Изменить размер шрифта - +
Если утаме хочет что‑либо посеять для себя, он должен просить общину выделить ему участок земли.

В беседах об обычаях папуасов время проходило незаметно. Шумная прежде деревушка, заметно притихла. Женщины и дети собирались в сторонке, мужчины садились вокруг костров, разведенных рядом с домами. К числу величайших удовольствий туземцев принадлежали табак и бетель. Поэтому одни из них торжественно и сосредоточено передавали из рук в руки толстые бамбуковые трубки, другие – жевали бетель. Некоторые прямо брали в рот листья бетеля, предварительно посыпав их пеплом из костра. Другие готовили жвачку более изысканным способом. Из банки, сделанной из плода тыквы, они деревянной ложкой доставали известь, полученную из молотых раковин, сыпали ее на листья бетеля, и перед тем как свернуть в трубку, клали в середину орехи арековой пальмы, добавляя еще и горсточку табака. Любителей бетеля всегда легко узнать по красновато‑коричневому цвету зубов[89] и кроваво‑красным губам.

Белые путешественники умолкли. Из находившихся рядом джунглей слышалось неумолчное пение цикад. Темные силуэты хижин на сваях, огненные блики костров, ползающие по нагим телам молчаливых туземцев, и светлое, усеянное звездами небо представляли незабываемую по живописности и оригинальности картину. Вдруг кто‑то из туземцев, сидевших у костра медленно и робко затянул песню. Вскоре мотив подхватили новые голоса и вот уже все обитатели деревушки стройно запели печальную песню.

– Как печально они поют... шепнула друзьям Наташа.

– Даже Вильмовский и Бентли прервали работу, чтобы послушать печальную песню туземцев, – добавила Салли.

В это время к группе заслушавшейся молодежи подошел Смуга.

– Подумайте только, казалось бы люди примитивные, а сколько у них романтизма? – сказал он. – Айн'у'Ку говорит, что они поют песню о любви.

– И правда, я никак не заподозрил бы их в этом, – ответил Новицкий. – Днем они заставляют своих черных красоток работать хуже скотов, а по вечерам поют им о любви!

– Что город, то норов, капитан. Что деревня, то обычай, – заметил Вильмовский, который подошел к костру в обществе Бентли. – Мы интересовались обычаями наших хозяев. Они тоже задали нам несколько вопросов. Они, например, интересовались сколько у нас надо платить родителям девушки за такую жену, как Наташа или Салли. Я ответил, что у нас за жен не платят.

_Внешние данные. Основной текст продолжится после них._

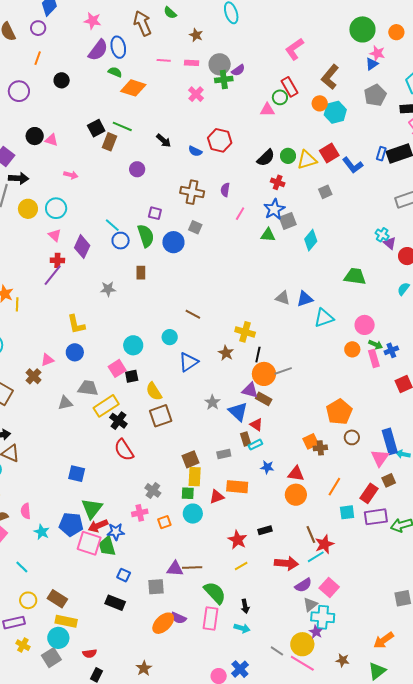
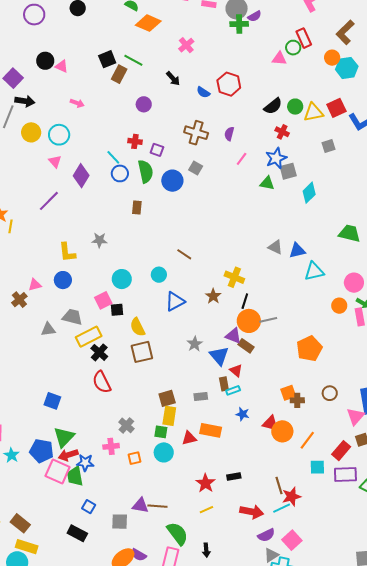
pink cross: (196, 94) -> (186, 45), moved
red cross: (57, 260) -> (135, 141), moved
gray star: (108, 289) -> (99, 240), moved
orange pentagon: (339, 412) -> (309, 349), moved
orange circle: (296, 495) -> (282, 431), moved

Они с пониманием кивнули головой, причем один из воинов сказал: и правильно, белые женщины ничего не стоят, им надо помогать в работе.

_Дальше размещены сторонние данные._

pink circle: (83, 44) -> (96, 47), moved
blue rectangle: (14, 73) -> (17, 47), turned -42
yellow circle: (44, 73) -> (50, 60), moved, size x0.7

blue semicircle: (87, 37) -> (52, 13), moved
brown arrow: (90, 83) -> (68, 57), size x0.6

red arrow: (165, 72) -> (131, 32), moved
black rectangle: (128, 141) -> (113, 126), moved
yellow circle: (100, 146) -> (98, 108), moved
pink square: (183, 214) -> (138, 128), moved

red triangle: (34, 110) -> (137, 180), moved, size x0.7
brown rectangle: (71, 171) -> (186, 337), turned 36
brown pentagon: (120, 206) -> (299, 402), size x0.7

– Да, да, совершенно верно! Папуасские женщины выполняют все тяжелые работы, поэтому за жену здесь надо платить одну или даже две свиньи, – смеясь добавил Бентли.

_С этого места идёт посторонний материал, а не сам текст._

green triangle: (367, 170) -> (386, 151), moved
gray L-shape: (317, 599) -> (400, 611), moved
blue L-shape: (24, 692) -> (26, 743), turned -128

Девушки расхохотались, но беседа сейчас же прекратилась, потому что туземцы стали готовиться к танцам. На середину площадки вышли три папуаса с оригинальными барабанами в руках. Длинный корпус этих барабанов был уже в середине, чем по концам, и по форме напоминал древние клепсидры, употреблявшиеся в старину вместо часов[90]. Барабаны вскоре загудели... Обитатели деревушки и носильщики, нанятые белыми в Порт‑Морсби, начали танцы.

 

 

– Время спать, – сказал Смуга. – Танцы, видимо, будут продолжаться до утра, а нам надо уже завтра добраться до Пополо.

 

* * *

 

Утро встало туманное и влажное. Несмотря на бессонную ночь, носильщики с охотой взялись за работу. Караван поджидал только возвращения женщин, посланных по воду к протекавшему довольно далеко ручью. Смуга был недоволен непредвиденным промедлением.